Dans un pays où le tabac tue encore 75 000 personnes par an, chaque outil de sortie doit être considéré avec sérieux. La précipitation et le manque de dialogue ne peuvent remplacer une stratégie fondée sur la science, la transparence et l’intérêt général.
Cachez ces arômes que je ne saurais voir.
Le ministère de la Santé français poursuit sa politique volontariste de régulation des produits de la vape, fondée sur une série d’interdictions et de mesures fiscales. Après l’interdiction des puffs, les restrictions d’usage dans certains lieux publics, les projets de taxation et la réduction des taux de nicotine, c’est désormais la question des arômes qui revient sur le devant de la scène. Jugés trop attractifs pour les jeunes, et en particulier les mineurs, certains arômes sont qualifiés de trop « ludiques » ou trop « sucrés ». À terme, les saveurs fruitées, bonbons ou pâtissières pourraient tout simplement disparaître du marché.
Le gouvernement envisage ainsi de distinguer les arômes dits « neutres », tels que le tabac ou la menthe, des arômes jugés récréatifs. Un e-liquide à la fraise, par exemple, serait considéré comme trop attractif, qu’il contienne ou non de la nicotine. Il devrait alors être retiré du marché français et interdit à la vente, que ce soit en boutique ou en ligne. Des sanctions sont également envisagées à l’encontre des fabricants et des revendeurs ne respectant pas ces nouvelles règles.

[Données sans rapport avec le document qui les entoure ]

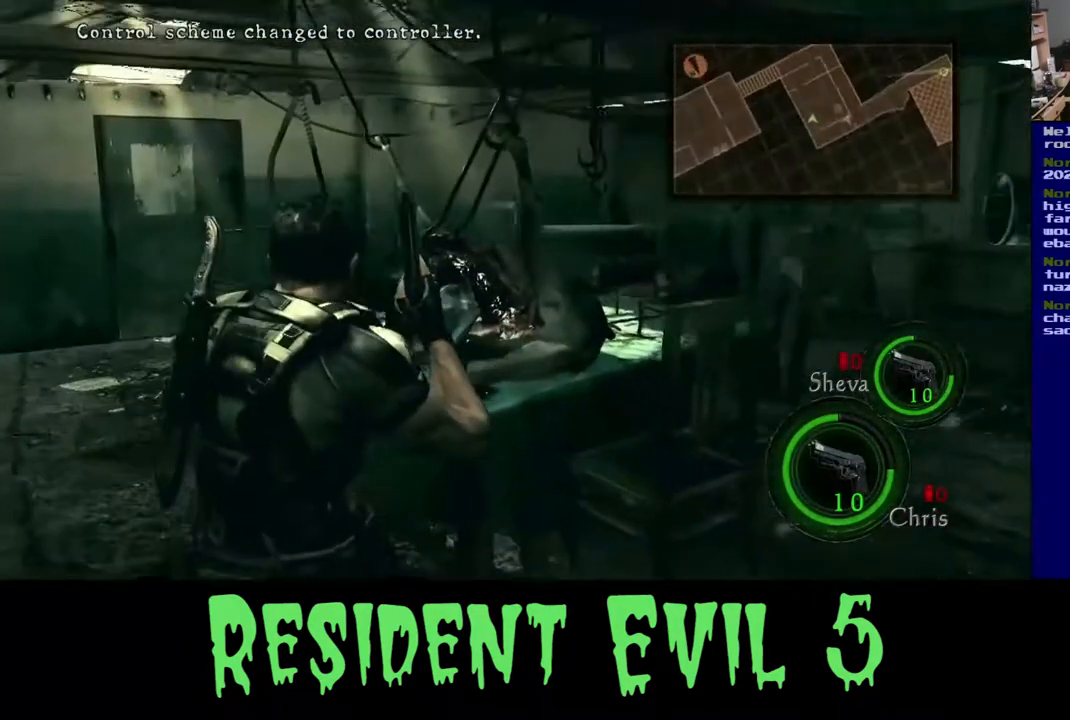
{"buttons": [], "left_stick": "up-left", "right_stick": "center", "events": [[17, "right_stick", "left"], [183, "right_stick", "center"]]}
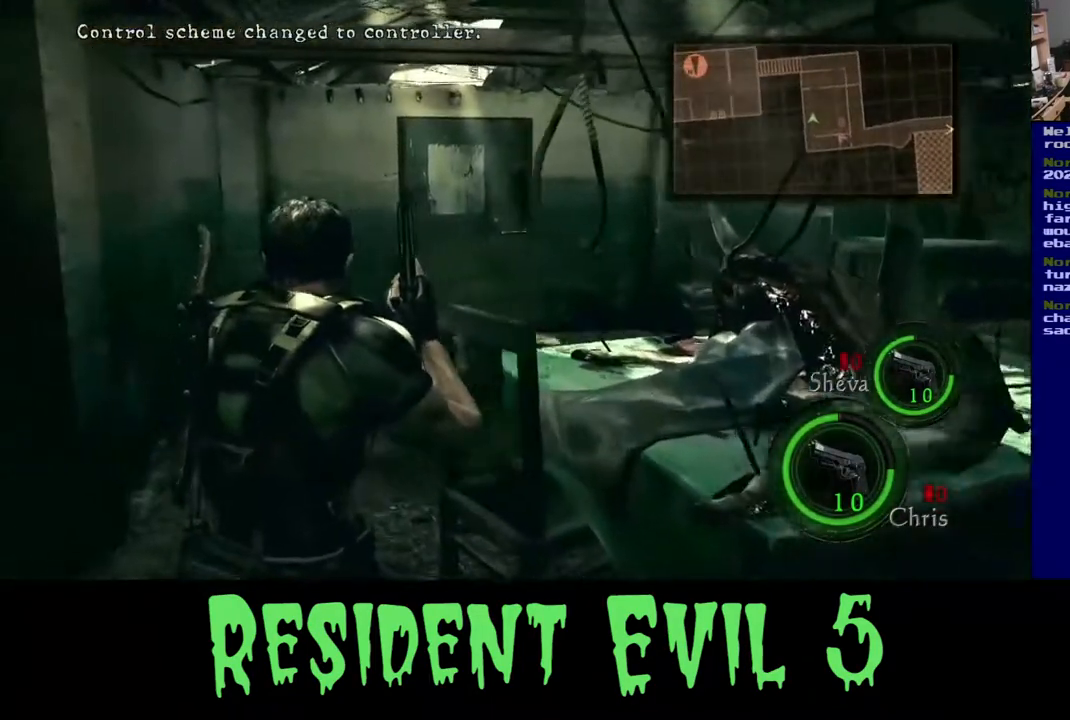
{"buttons": [], "left_stick": "up-right", "right_stick": "left", "events": [[150, "left_stick", "up"], [183, "right_stick", "left"], [333, "left_stick", "up-right"]]}
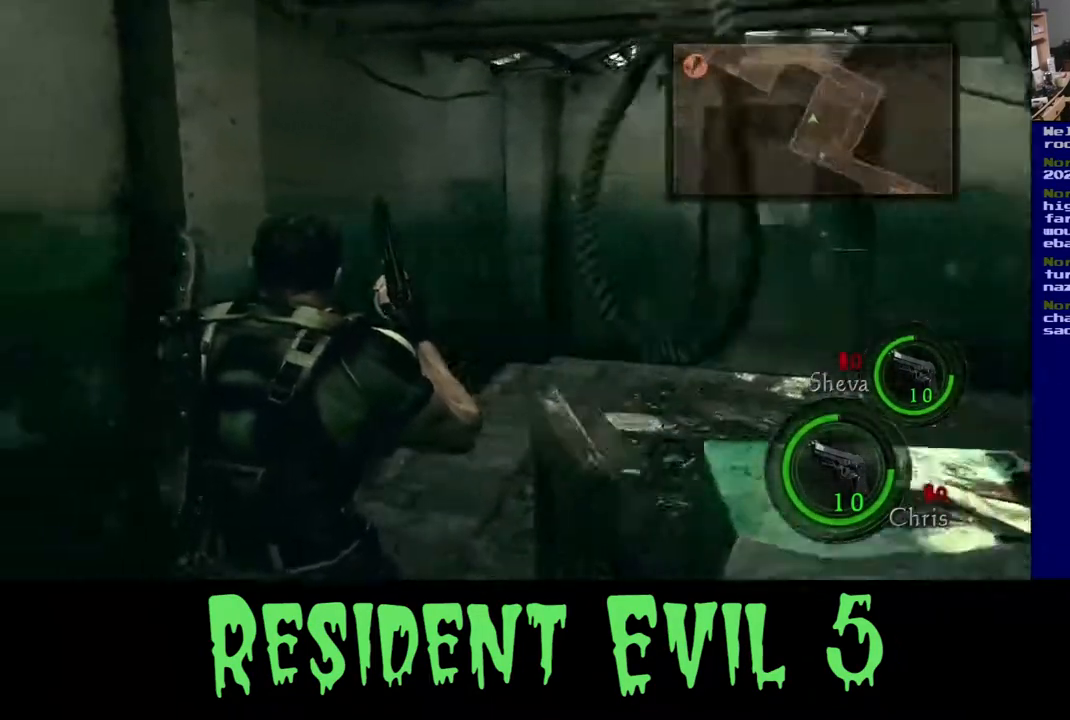
{"buttons": [], "left_stick": "up-right", "right_stick": "right", "events": [[100, "right_stick", "center"], [267, "right_stick", "right"]]}
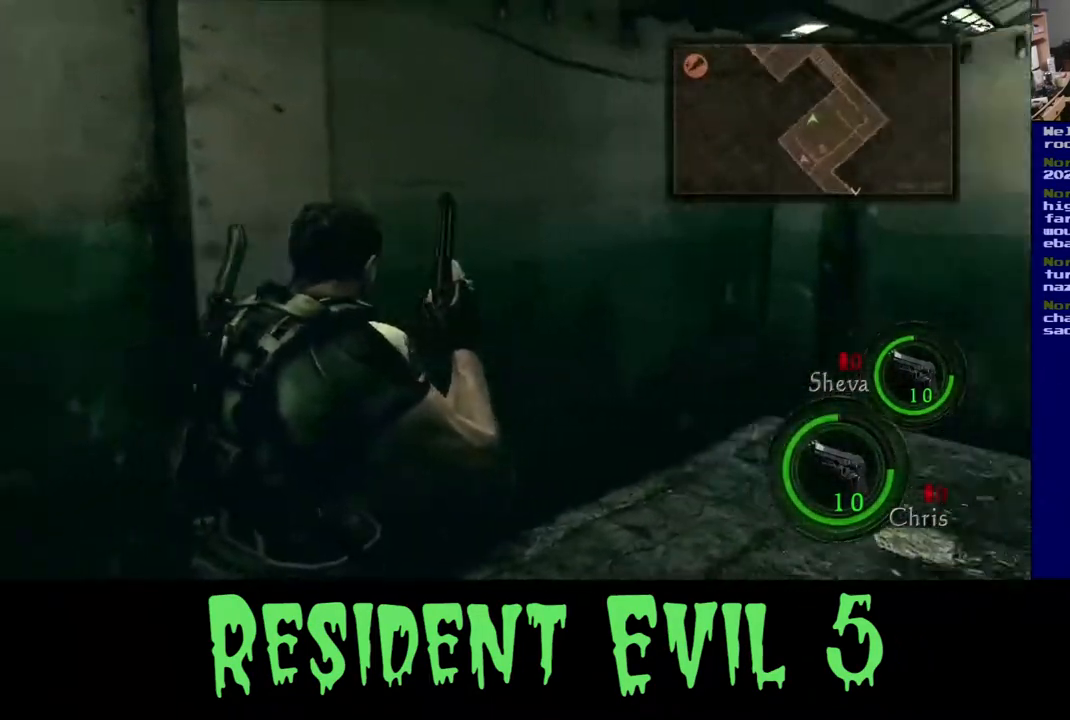
{"buttons": [], "left_stick": "up", "right_stick": "center", "events": [[117, "left_stick", "up"], [300, "right_stick", "center"]]}
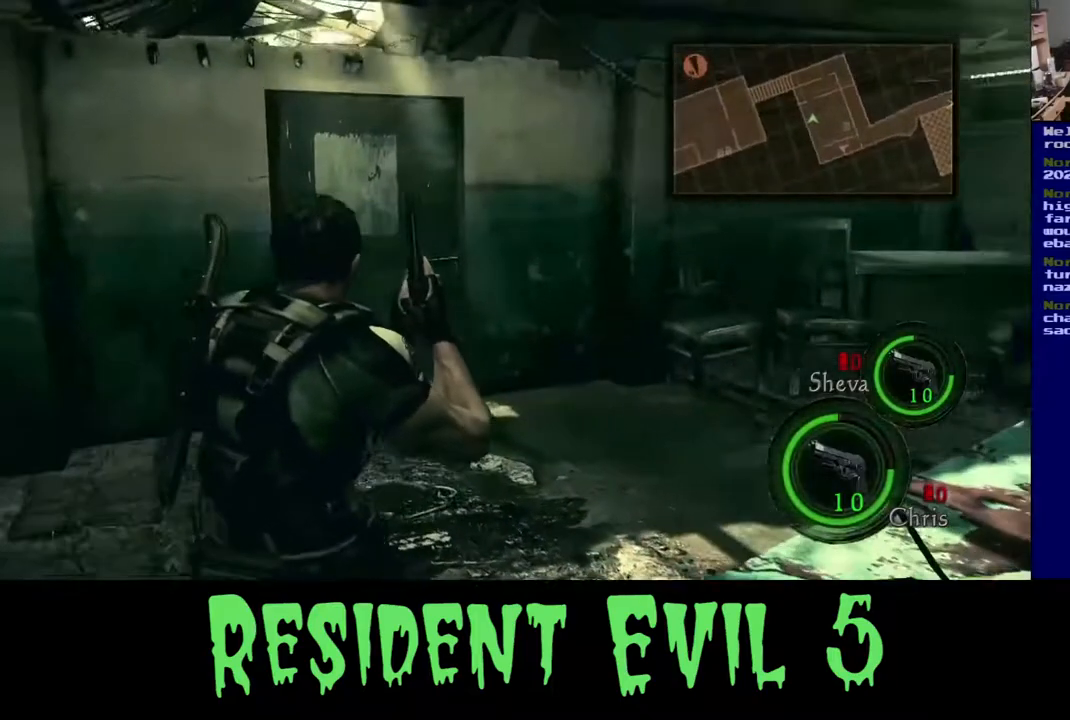
{"buttons": [], "left_stick": "up", "right_stick": "center", "events": []}
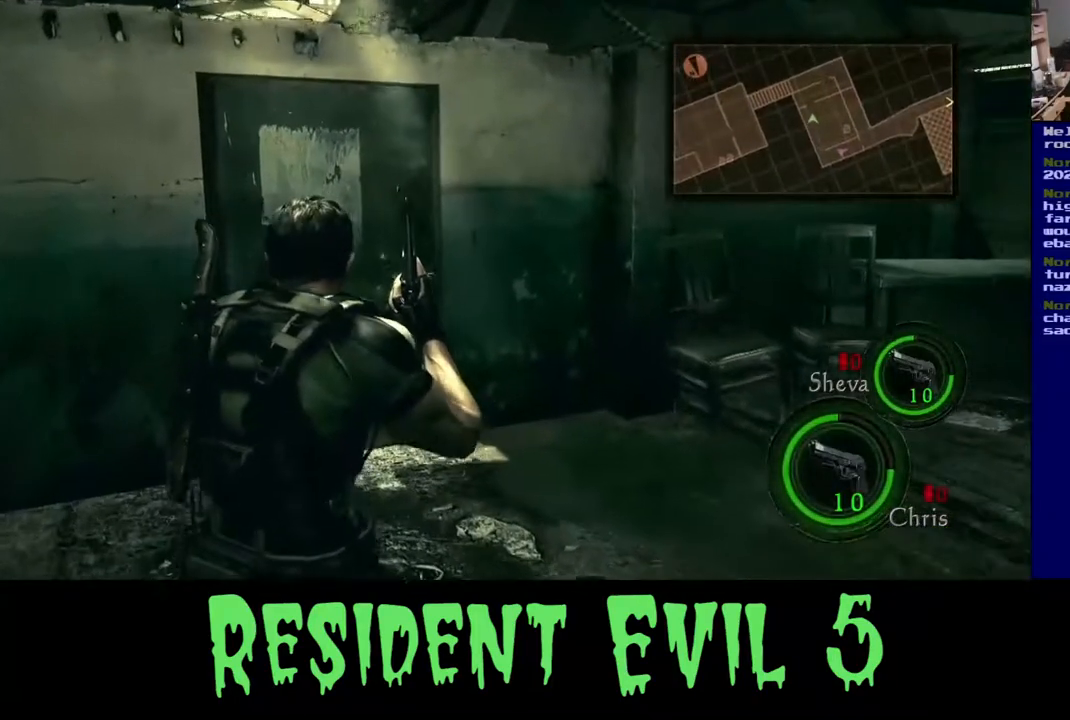
{"buttons": [], "left_stick": "up", "right_stick": "center", "events": []}
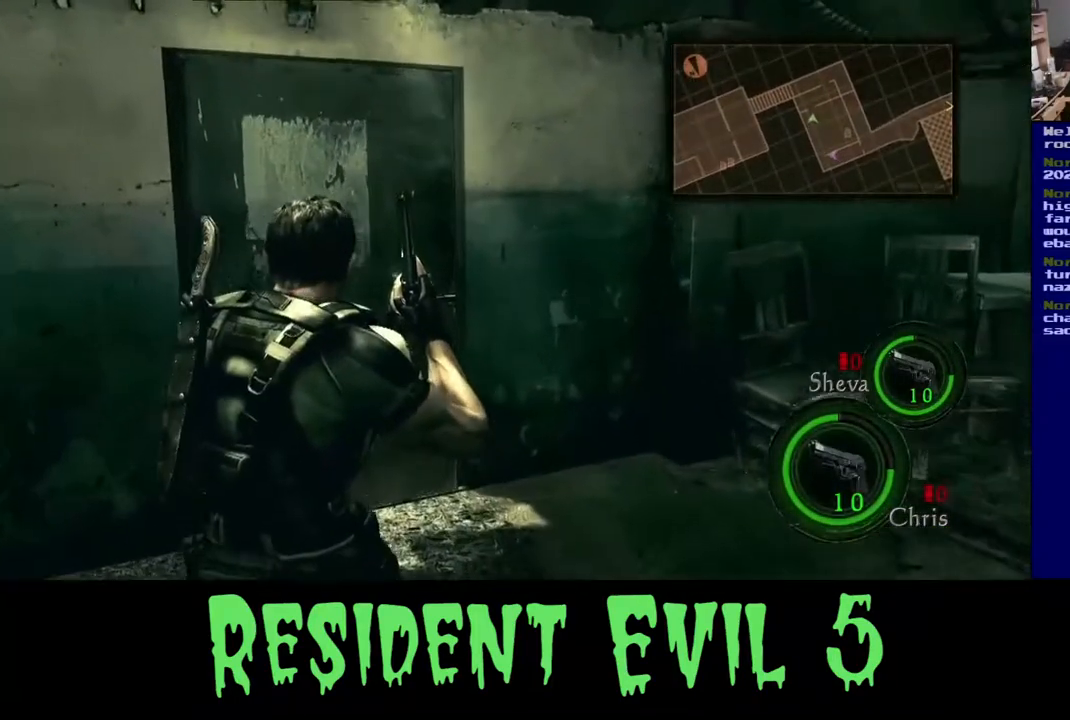
{"buttons": [], "left_stick": "up", "right_stick": "center", "events": []}
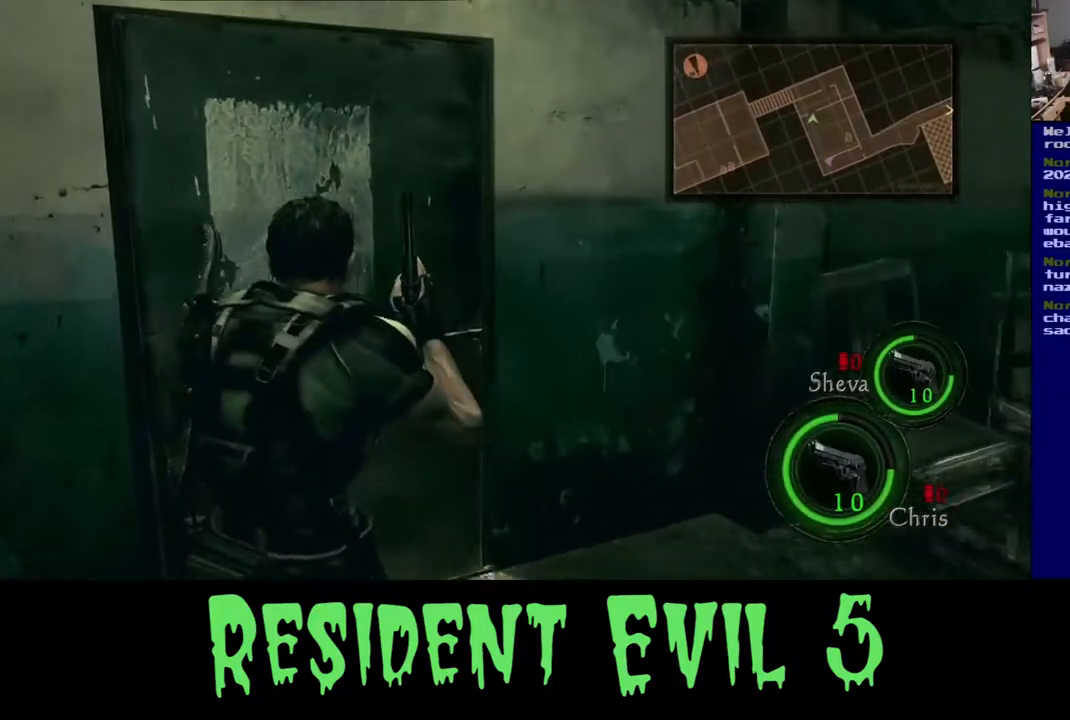
{"buttons": [], "left_stick": "up", "right_stick": "center", "events": []}
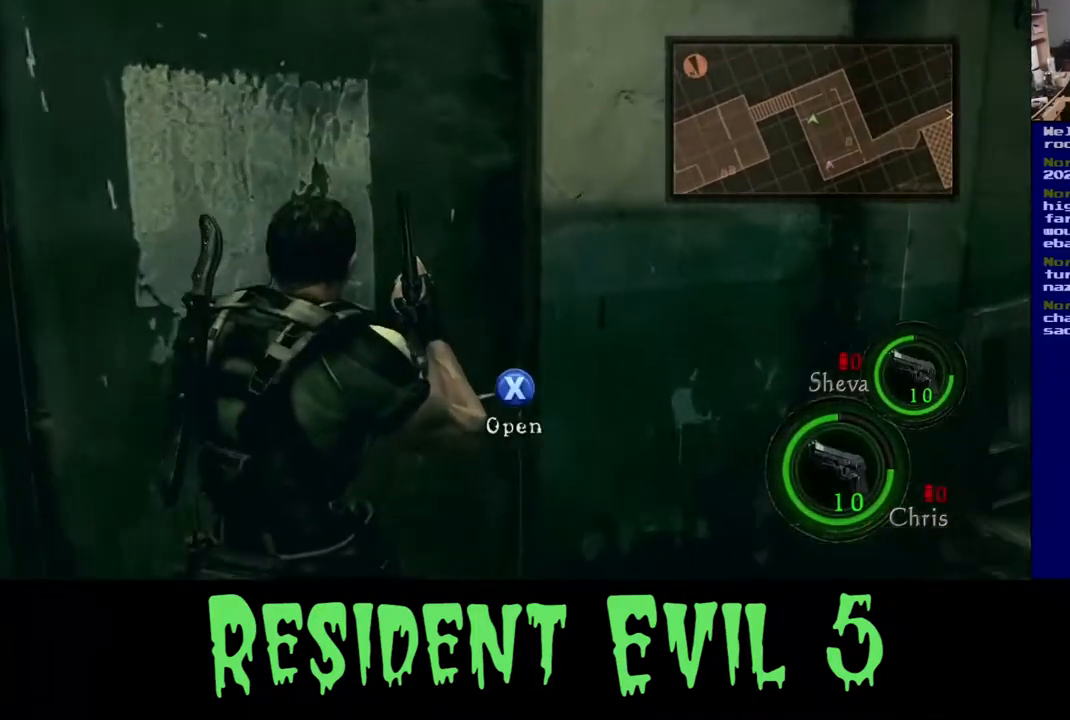
{"buttons": ["X"], "left_stick": "left", "right_stick": "center", "events": [[50, "left_stick", "up-right"], [183, "right_stick", "right"], [300, "right_stick", "center"], [317, "left_stick", "left"], [450, "X", "down"]]}
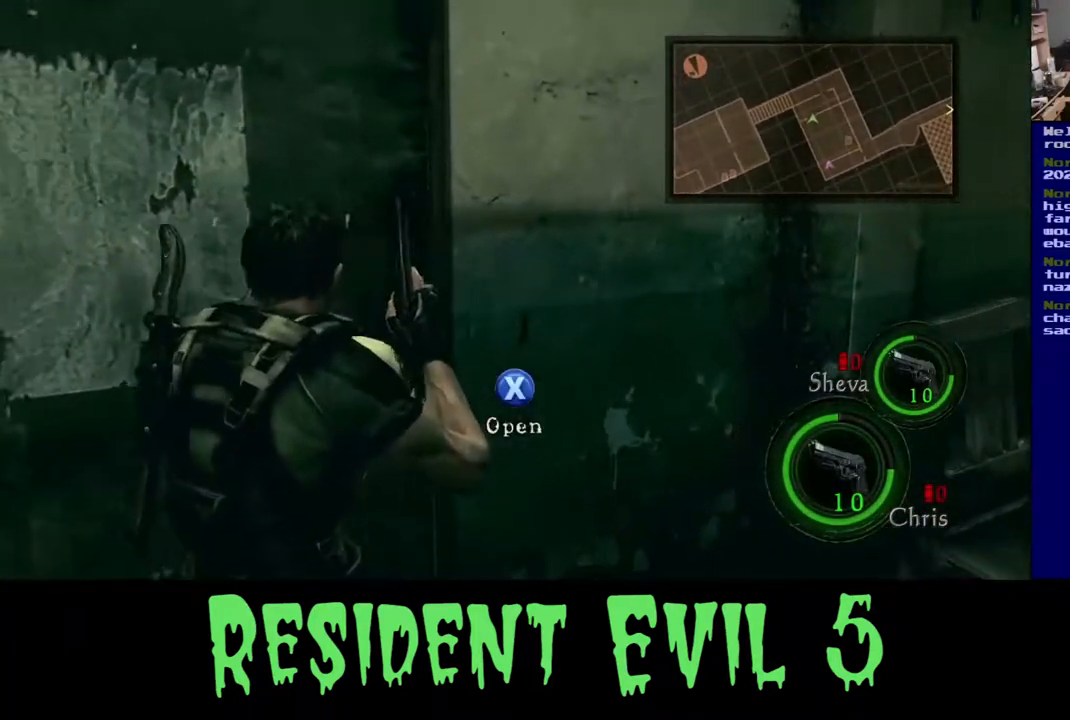
{"buttons": [], "left_stick": "center", "right_stick": "center", "events": [[33, "left_stick", "center"], [133, "X", "up"]]}
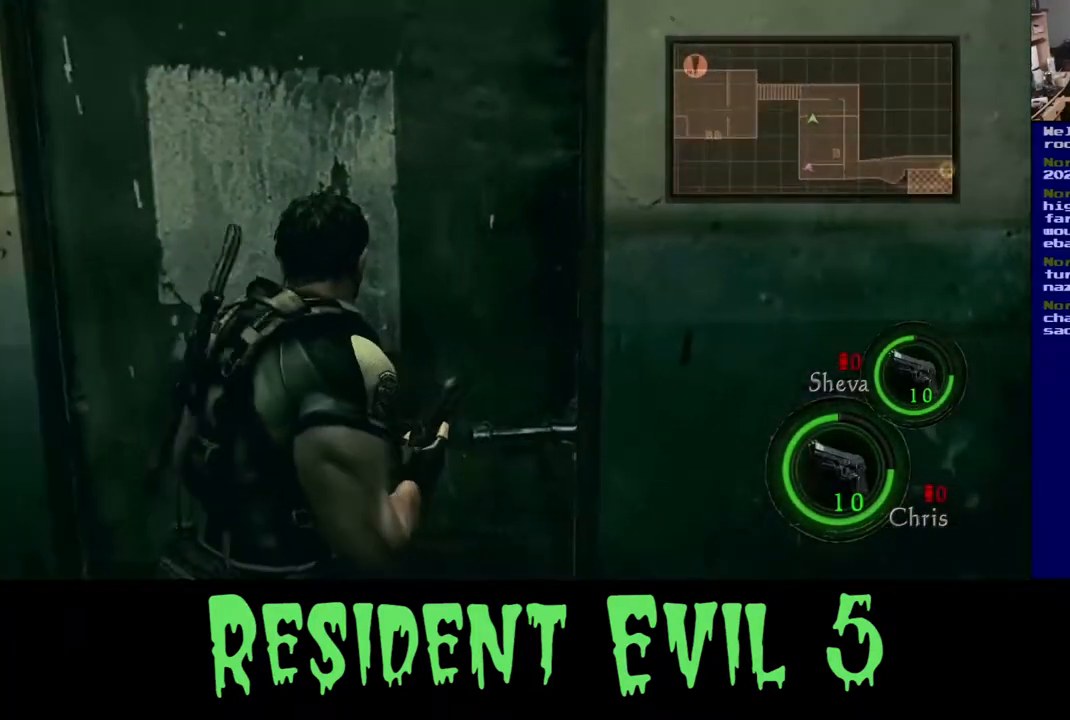
{"buttons": [], "left_stick": "center", "right_stick": "center", "events": []}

Une politique contestée par les experts
De nombreux spécialistes du sevrage tabagique s’inquiètent de ces décisions, qu’ils jugent contre-productives. Selon eux, priver les consommateurs d’arômes variés pourrait freiner les démarches d’arrêt du tabac, poussant certains à se tourner vers un marché parallèle, par définition non contrôlé et non régulé — voire à revenir tout simplement à la cigarette traditionnelle.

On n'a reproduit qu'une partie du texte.